━━ PASSAGE FOR REVIEW ━━

Clinical decision support systems (CDSS) are designed to aid clinical decision-making. They have the potential to effect a great improvement in this regard, and to result in improved patient outcomes. Yet while CDSS, when used properly, bring about an overall improvement in performance, they also cause errors that may not be recognized owing to automation bias. One danger is that the incorrect advice given by these systems may cause users to change a correct decision that they have made on their own. Given the highly serious nature of some of the potential consequences of AB in the health-care field, it is especially important to be aware of this problem when it occurs in clinical settings.
Sometimes automation bias in clinical settings is a major problem that renders CDSS, on balance, counterproductive; sometimes it is minor problem, with the benefits outweighing the damage done. One study found more automation bias among older users, but it was noted that could be a result not of age but of experience. Studies suggest, indeed, that familiarity with CDSS often leads to desensitization and habituation effects. Although automation bias occurs more often among persons who are inexperienced in a given task, inexperienced users exhibit the most performance improvement when they use CDSS. In one study, the use of CDSS improved clinicians' answers by 21%, from 29% to 50%, with 7% of correct non-CDSS answers being changed incorrectly.
A 2005 study found that when primary-care physicians used electronic sources such as PubMed, Medline, and Google, there was a "small to medium" increase in correct answers, while in an equally small percentage of instances the physicians were misled by their use of those sources, and changed correct to incorrect answers.
Studies in 2004 and 2008 that involved the effect of automated aids on diagnosis of breast cancer found clear evidence of automation bias involving omission errors. Cancers diagnosed in 46% of cases without automated aids were discovered in only 21% of cases with automated aids that failed to identify the cancer.
Automation bias can be a crucial factor in the use of intelligent decision support systems for military command-and-control operations. One 2004 study found that automation bias effects have contributed to a number of fatal military decisions, including friendly-fire killings during the Iraq War. Researchers have sought to determine the proper LOA for decision support systems in this field.
Automation complacency is also a challenge for automated driving systems in which the human only has to monitor the system or act as a fallback driver. This is for example discussed in the report of National Transportation Safety Board about the fatal accident between an UBER test vehicle and pedestrian Elaine Herzberg. 
Automation bias can be mitigated by redesigning automated systems to reduce display prominence, decrease information complexity or couch assistance as supportive rather than directive information. Training users on automated systems which introduce deliberate errors more effectively reduces automation bias than just telling them errors can occur. Excessively checking and questioning automated assistance can increase time pressure and task complexity, thus reducing benefit, so some automated decision support systems balance positive and negative effects rather than attempt to eliminate negative effects.

━━━

Answer these questions from the passage on automation bias:
1. By how much did CDSS use improve clinicians' answers in one study, and from what figure to what figure?
2. Which electronic sources did primary-care physicians use in the 2005 study?
3. What fatal military decisions does the 2004 study on command-and-control operations say automation bias contributed to?

━━ DATA FOR ANALYSIS ━━

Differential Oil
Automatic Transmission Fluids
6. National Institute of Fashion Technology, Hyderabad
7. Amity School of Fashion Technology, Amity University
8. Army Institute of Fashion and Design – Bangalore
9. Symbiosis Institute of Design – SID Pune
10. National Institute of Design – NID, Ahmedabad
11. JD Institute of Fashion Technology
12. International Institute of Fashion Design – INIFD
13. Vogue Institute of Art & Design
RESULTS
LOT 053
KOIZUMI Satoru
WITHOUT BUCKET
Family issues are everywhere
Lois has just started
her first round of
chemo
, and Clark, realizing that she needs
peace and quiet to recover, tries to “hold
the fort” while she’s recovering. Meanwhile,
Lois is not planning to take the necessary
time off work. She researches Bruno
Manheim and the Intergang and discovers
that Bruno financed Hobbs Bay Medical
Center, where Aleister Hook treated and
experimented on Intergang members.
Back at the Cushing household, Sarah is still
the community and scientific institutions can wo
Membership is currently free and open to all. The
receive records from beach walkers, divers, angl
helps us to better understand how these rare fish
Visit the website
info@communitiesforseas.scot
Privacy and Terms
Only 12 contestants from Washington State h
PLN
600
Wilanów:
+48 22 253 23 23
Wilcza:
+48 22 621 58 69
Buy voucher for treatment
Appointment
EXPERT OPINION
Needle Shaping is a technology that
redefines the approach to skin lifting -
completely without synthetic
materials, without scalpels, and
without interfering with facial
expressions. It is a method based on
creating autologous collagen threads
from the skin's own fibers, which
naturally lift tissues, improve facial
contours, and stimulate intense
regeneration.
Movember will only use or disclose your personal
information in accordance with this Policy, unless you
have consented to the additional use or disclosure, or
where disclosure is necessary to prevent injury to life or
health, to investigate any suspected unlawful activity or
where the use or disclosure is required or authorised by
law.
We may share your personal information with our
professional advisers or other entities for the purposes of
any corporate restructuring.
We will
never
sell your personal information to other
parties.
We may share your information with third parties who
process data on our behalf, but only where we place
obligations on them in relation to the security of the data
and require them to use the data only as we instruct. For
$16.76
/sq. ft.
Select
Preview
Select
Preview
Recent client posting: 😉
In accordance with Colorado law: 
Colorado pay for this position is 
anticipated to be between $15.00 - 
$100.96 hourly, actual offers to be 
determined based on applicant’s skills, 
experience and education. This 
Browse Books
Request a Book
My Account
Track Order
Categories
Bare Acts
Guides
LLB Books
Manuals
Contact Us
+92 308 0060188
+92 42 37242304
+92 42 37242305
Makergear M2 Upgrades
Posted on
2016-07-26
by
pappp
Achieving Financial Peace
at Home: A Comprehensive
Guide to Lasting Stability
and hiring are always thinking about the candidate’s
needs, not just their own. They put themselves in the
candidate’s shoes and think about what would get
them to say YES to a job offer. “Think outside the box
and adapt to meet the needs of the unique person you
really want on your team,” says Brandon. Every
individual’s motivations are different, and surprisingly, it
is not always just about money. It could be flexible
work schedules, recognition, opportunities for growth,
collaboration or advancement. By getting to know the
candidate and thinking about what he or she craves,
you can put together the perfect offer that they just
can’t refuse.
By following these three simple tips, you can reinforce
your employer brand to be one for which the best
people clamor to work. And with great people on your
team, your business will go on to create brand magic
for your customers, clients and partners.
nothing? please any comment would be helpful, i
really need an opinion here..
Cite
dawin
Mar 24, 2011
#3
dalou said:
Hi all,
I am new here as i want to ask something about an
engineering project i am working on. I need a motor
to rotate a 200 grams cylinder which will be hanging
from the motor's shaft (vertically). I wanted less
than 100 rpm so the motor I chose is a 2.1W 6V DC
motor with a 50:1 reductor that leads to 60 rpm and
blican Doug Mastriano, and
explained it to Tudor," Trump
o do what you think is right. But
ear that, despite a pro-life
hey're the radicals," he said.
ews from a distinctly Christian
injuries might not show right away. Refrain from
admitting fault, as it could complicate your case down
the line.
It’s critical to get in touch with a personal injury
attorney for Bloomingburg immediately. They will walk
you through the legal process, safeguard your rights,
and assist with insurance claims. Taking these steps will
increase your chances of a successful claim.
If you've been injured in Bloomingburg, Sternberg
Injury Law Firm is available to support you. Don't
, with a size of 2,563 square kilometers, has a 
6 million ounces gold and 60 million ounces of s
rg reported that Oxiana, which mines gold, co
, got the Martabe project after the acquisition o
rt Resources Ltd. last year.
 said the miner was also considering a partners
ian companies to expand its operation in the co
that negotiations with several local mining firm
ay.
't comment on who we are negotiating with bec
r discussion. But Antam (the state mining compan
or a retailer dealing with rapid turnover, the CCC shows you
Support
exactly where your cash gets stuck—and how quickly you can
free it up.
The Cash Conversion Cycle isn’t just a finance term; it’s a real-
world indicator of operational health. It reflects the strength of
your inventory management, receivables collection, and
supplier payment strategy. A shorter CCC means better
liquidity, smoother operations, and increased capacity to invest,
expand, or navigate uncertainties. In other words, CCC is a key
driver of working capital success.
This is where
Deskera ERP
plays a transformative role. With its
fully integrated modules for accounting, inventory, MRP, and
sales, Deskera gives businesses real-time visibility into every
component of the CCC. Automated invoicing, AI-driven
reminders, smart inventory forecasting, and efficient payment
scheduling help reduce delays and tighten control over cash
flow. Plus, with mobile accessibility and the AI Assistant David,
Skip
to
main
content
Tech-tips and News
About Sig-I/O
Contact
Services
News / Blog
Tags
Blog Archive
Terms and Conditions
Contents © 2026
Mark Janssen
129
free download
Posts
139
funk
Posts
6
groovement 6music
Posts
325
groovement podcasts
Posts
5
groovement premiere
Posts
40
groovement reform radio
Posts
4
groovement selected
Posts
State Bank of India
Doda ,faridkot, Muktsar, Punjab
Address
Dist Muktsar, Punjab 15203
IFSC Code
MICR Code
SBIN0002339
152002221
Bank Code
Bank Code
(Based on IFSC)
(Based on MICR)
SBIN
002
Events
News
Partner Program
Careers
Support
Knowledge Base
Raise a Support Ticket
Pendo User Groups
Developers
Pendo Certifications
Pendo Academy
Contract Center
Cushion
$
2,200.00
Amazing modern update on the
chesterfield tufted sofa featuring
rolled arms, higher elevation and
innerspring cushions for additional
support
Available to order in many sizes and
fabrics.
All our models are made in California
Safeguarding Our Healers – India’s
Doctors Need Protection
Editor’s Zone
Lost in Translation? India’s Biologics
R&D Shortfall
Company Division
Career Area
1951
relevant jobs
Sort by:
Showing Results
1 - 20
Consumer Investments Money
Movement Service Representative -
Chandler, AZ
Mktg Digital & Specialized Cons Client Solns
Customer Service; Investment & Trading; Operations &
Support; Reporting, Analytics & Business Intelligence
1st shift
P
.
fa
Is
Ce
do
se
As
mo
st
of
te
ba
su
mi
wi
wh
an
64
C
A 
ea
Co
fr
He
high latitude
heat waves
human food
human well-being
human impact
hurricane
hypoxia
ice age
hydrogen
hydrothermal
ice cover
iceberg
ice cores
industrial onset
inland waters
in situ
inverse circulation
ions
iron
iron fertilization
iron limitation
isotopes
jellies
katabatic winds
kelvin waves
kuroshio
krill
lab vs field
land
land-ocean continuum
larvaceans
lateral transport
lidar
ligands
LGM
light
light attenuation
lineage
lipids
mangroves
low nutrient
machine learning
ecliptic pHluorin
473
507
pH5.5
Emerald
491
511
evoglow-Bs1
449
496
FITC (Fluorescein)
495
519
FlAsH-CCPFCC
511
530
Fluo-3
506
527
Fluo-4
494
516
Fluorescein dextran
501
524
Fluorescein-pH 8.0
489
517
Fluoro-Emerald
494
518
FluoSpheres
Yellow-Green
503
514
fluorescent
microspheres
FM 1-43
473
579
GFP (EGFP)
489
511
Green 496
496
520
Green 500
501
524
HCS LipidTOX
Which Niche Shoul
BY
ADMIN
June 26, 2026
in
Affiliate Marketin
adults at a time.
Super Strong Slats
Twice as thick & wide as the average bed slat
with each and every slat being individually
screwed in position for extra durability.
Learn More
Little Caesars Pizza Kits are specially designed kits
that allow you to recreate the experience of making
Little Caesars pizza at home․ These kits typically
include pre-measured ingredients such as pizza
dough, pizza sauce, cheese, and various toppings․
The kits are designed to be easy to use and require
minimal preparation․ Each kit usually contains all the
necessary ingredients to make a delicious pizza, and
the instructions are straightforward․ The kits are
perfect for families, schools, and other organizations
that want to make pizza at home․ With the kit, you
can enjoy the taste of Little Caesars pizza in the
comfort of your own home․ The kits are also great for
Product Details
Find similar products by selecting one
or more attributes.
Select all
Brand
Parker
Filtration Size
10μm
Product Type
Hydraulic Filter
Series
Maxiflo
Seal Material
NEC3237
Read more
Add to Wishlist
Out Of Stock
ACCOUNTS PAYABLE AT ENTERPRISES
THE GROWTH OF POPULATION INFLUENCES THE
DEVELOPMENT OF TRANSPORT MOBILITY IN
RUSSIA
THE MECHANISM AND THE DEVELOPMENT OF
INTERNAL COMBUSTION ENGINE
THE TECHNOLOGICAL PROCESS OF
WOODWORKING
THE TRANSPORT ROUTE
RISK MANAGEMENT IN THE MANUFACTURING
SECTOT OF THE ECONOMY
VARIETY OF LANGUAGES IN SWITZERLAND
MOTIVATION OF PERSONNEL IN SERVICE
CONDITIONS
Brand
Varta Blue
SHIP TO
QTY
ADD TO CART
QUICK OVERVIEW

━━━

== RESULT FOR THIS TASK ==
1. By 21%, from 29% to 50%.
2. PubMed, Medline, and Google.
3. Friendly-fire killings during the Iraq War.